The New York Yankees have had substantial problems in 2013 both with their batting and their pitching. If we add this into the amazingly high number of injuries they have suffered throughout the season, it is so surprising that they stayed in contention for a wild card place until the last week of the season. They cannot possibly suffer as many injuries next year. There should be huge plaudits to the management team for keeping them in the reckoning so long. All of this makes it very apparent why the owners and general manager were keen to make sure Joe Girardi was offered a new contract ASAP and why they can look forward to 2014 with some optimism. Nevertheless, it is true that in the last month of the season, only two players who played in the majority of the games batted over .250. Let’s look at that final month……….
|New York Yankees – Batting – Month – September|
Robinson Cano. Cano had a great time at bat in September, coming in 1st in batting average and second in slugging and on-base percentage. He is out of contract with the Yankees come the end of October and there is reportedly a huge gap between what Cano is seeking and what the Yankees are offering. He is an important piece of the Yankees puzzle but only time will tell what happens next.
Eduardo Nunez. Eduardo played most of the days in September with the season-ending injury to Jeter meaning that players were needed to fill in at shortstop and third-base. That regime seemed to suit him as he did reasonably in defense and was majorly improved in terms of his batting performance. Ten extra-base hits (tied for third in the team) and a .295 batting average were impressive but he could use a little more patience at the plate where walks were few and far between.
Alfonso Soriano. Soriano didn’t maintain the performance that he gave the Yankees after joining them from the Cubs but he still managed to lead the team in home runs on the month. Also hidden in his statistics you will notice that he was second on the team in walks which was inconceivable in his first stint in New York. He still had too many strikeouts but we can’t have everything.

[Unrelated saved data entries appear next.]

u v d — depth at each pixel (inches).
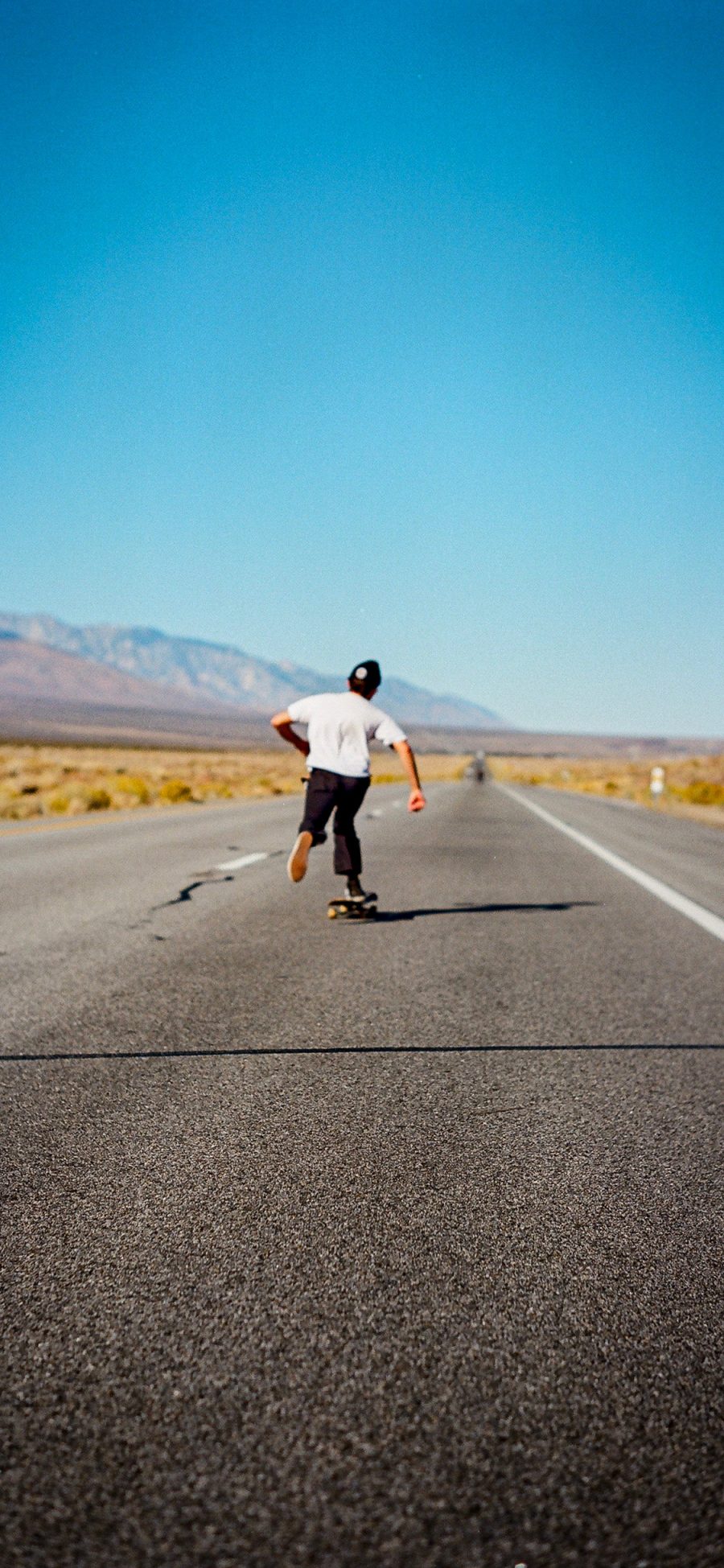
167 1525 67.0
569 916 373.7
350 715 331.3
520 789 2198.6
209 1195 123.4
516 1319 95.2
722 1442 77.0
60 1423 77.9
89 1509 68.4
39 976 251.4
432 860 567.2
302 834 323.3
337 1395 82.0
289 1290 100.0
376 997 235.1
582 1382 84.7
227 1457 73.9
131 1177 128.6
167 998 229.9
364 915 340.8
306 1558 64.3
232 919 344.2
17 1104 157.3
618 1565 64.1
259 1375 84.7
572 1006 230.5
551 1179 131.0
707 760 5078.7
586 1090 170.6
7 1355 87.8
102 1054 185.2
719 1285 103.0
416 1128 150.0
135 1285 100.5
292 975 256.8
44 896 392.8
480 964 278.1
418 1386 83.4
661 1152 142.2
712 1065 187.0
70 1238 110.8
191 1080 170.7
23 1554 64.2
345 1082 171.8
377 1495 70.1
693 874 538.9
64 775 2253.9
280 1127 148.9
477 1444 75.8
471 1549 65.2
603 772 4781.0
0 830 731.4
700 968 279.4
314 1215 118.1
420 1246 110.4
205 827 773.9
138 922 334.6
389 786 2071.9
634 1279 103.9
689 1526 67.6
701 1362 88.4
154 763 4062.5
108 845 615.5
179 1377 84.5
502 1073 179.2
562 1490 70.9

Brendan Ryan. When we’re looking for good players on the team and we have to include a player with a .220 batting average, it does help us to notice how few strong batting performances there were in September. The reason that Ryan makes this list is that he was simply outstanding in the field and brought some magic to the shortstop role.

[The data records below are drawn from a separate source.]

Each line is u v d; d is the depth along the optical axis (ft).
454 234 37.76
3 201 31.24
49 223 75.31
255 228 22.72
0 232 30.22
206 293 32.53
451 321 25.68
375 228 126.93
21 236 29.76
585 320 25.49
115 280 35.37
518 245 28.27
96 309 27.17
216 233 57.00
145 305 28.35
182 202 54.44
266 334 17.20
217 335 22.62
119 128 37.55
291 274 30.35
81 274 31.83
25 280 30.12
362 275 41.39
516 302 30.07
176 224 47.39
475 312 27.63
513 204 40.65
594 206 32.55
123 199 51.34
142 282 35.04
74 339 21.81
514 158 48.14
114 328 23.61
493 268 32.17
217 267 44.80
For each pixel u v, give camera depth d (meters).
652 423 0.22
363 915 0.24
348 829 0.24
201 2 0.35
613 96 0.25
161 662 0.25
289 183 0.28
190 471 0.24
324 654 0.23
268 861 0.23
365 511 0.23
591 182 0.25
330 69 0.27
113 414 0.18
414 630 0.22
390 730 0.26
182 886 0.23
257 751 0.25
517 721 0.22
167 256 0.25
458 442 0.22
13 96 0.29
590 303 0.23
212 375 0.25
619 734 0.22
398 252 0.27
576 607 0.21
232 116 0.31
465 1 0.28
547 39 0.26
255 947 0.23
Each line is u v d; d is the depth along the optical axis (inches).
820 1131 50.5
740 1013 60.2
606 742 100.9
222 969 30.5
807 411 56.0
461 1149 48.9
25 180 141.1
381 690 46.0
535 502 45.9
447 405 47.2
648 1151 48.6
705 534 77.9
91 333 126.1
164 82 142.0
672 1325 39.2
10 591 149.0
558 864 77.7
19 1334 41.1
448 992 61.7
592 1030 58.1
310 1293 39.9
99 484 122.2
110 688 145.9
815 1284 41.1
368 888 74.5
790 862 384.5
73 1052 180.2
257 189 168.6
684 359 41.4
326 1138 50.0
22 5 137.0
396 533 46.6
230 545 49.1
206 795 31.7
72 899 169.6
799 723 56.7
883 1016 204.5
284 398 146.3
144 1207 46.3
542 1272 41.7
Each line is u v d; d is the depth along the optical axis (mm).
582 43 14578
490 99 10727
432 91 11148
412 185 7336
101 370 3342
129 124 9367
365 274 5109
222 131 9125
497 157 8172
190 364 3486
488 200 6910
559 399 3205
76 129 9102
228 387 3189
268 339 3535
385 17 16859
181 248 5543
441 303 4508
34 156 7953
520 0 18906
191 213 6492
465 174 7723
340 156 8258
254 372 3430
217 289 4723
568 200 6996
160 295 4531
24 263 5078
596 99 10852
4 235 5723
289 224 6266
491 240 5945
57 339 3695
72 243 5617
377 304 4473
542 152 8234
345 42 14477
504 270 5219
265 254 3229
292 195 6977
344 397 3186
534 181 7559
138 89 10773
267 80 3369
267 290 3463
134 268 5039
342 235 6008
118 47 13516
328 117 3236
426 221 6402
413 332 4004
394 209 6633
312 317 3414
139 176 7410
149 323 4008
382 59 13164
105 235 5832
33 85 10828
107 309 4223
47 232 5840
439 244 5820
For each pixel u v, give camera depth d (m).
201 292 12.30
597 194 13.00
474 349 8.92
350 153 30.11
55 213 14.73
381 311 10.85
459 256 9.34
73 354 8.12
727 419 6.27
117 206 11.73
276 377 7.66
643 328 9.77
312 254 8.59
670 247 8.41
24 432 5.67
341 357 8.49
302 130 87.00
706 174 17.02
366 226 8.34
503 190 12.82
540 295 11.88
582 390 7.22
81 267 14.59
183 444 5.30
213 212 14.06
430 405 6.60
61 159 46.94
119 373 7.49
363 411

Vernon Wells. We have to preface this paragraph by noting that Wells is contracted through 2014. He batted .160 in September with one extra base hit (a double) in 50 at bats. His season has got worse as it has gone along and if they can’t trade him he can’t hope to be more than a bench player next season.
Mark Reynolds. Reynolds gave much reason for encouragement when he arrived in New York but September was his worst month since he joined the Pinstripes. He batted .200 (albeit with 7 extra base hits).
Lyle Overbay. If you weren’t going to pick Reynolds, at first-base, during the slump we’ve just mentioned then the obvious place to turn was to Overbay who unfortunately was mired in a slump of his own and struggling more than most in what was his worst month of the season.
Ichiro Suzuki. Ichiro seemed to have warmed up after a very lukewarm start to the season but if so he tailed off again in the later months. September saw a batting average of .212 which was high on the list for this team but for a player who is only ever going to achieve mostly singles and who is no longer the threat he once was on the base paths, it is very worrying. This would normally leave him as fourth outfielder for next season but we’ve already put Wells there so there is a conundrum of a team overstaffed with sub-standard and under-achieving outfielders.
Brett Gardner. Having struggled in August, Gardner surprisingly rebounded in September but then went down with another of a catalogue of injuries. .310 but with no home runs and only 2 stolen bases. He has one more year to go on his contract but his rocky year makes it debatable whether the Yankees should try to sign him to an extension or consider his trade value or allow him to become a free agent after 2014. This outfield situation is looking very complex and I’m glad it is not my problem to sort.
Austin Romine. Romine missed the end of the season with concussion but what shouldn’t be missed is that before this, his batting figures had fallen away quite alarmingly. In the last month, Stewart batted .162 (horrible) but Romine managed only .063 (doubly so). All this while Russell Martin was performing heroics for the Pirates. Now I don’t think Martin was a good fit in New York but I also do not think that the Yankees can get away another season without a catcher who is some kind of offensive threat.
Alex Rodriguez. A-Rod is currently suing everyone and complaining about the rest. Amongst those to face his ire are those who, he says, caused him to comeback too early in 2012 when, he says, he was still injured. I have no comment on that but I notice that his batting figures tailed off alarmingly the longer he played in 2013 and that he ended the season only available to the Yankees as a designated hitter.
Curtis Granderson. Granderson batted .177 for the Yankees in September and aside from his 11 extra base hits there was little to cheer. He is out-of-contract with the Yankees and a whisper has the White Sox interested in acquiring him. I wouldn’t rule out the Yankees offering him a further year but some on-going injury concerns will have to be resolved and it would have to be at the right price.